Prompt :: Among the entries that follow, find every line with the word "right" and copy it.

Information ::
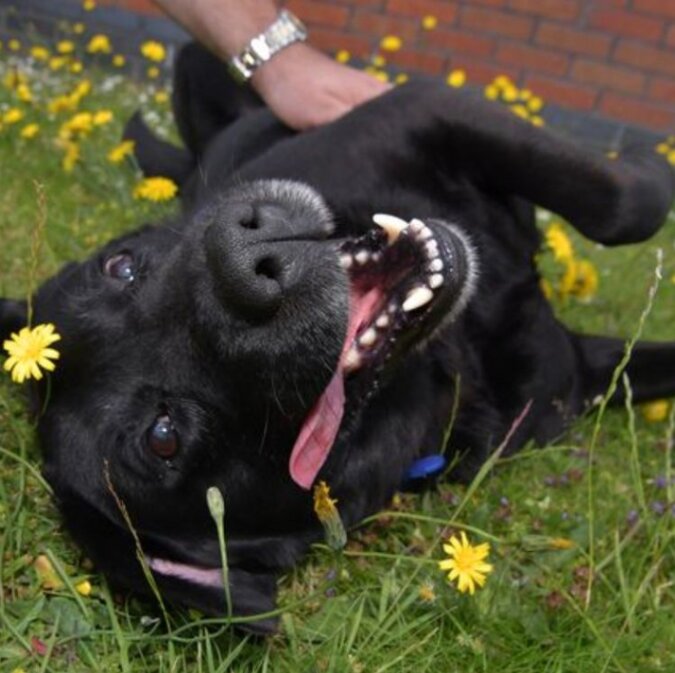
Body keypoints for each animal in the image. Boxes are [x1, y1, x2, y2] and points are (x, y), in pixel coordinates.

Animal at [1, 43, 675, 632]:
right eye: (163, 437)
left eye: (121, 267)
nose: (241, 258)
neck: (454, 364)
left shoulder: (416, 110)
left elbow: (621, 204)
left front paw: (650, 160)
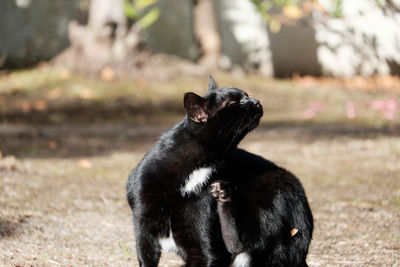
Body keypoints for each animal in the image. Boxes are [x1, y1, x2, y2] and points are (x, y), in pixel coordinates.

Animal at [126, 76, 312, 266]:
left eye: (246, 95)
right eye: (232, 102)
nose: (256, 101)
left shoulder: (202, 245)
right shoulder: (143, 229)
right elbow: (145, 256)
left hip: (277, 183)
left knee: (243, 242)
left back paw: (224, 196)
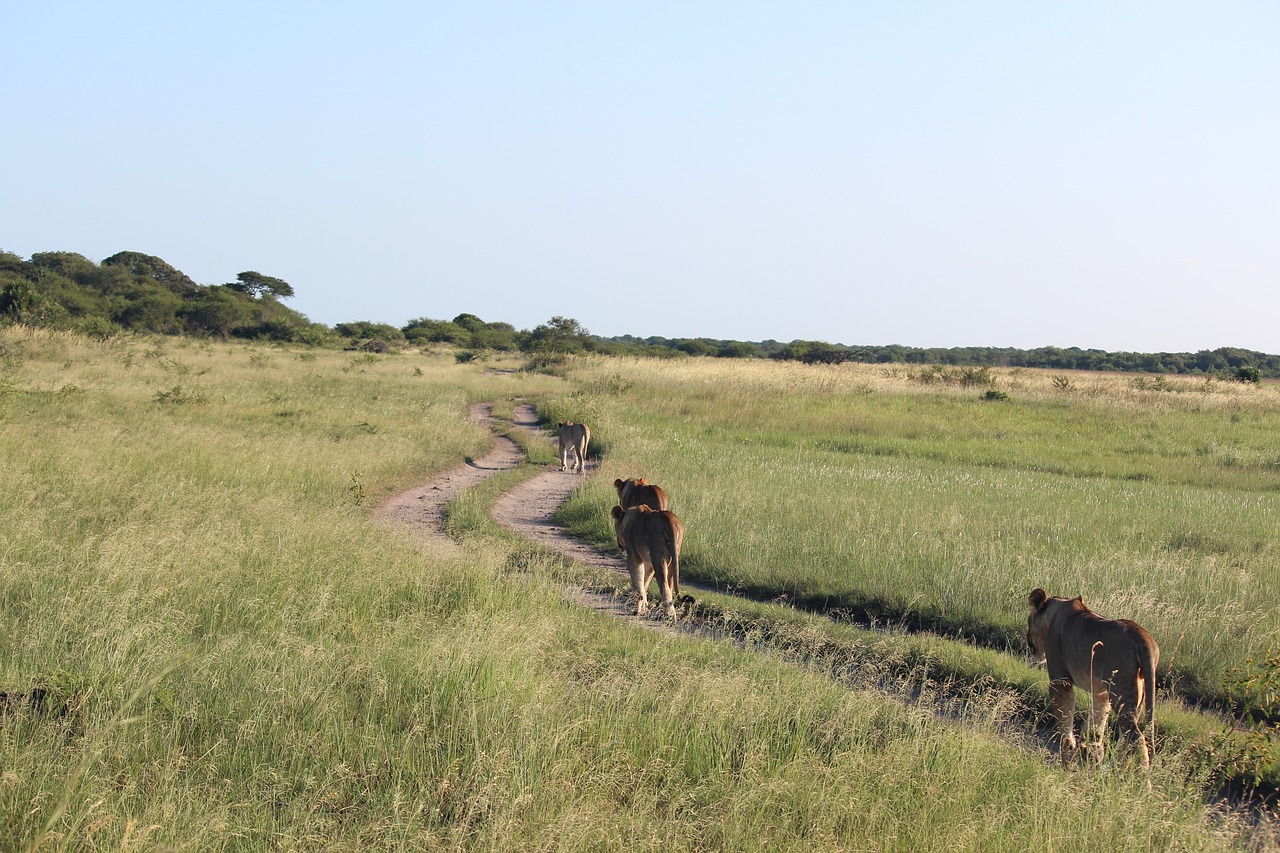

Task output ::
right eye: (163, 437)
right eye: (232, 102)
right shoulder: (143, 229)
right elbow: (145, 256)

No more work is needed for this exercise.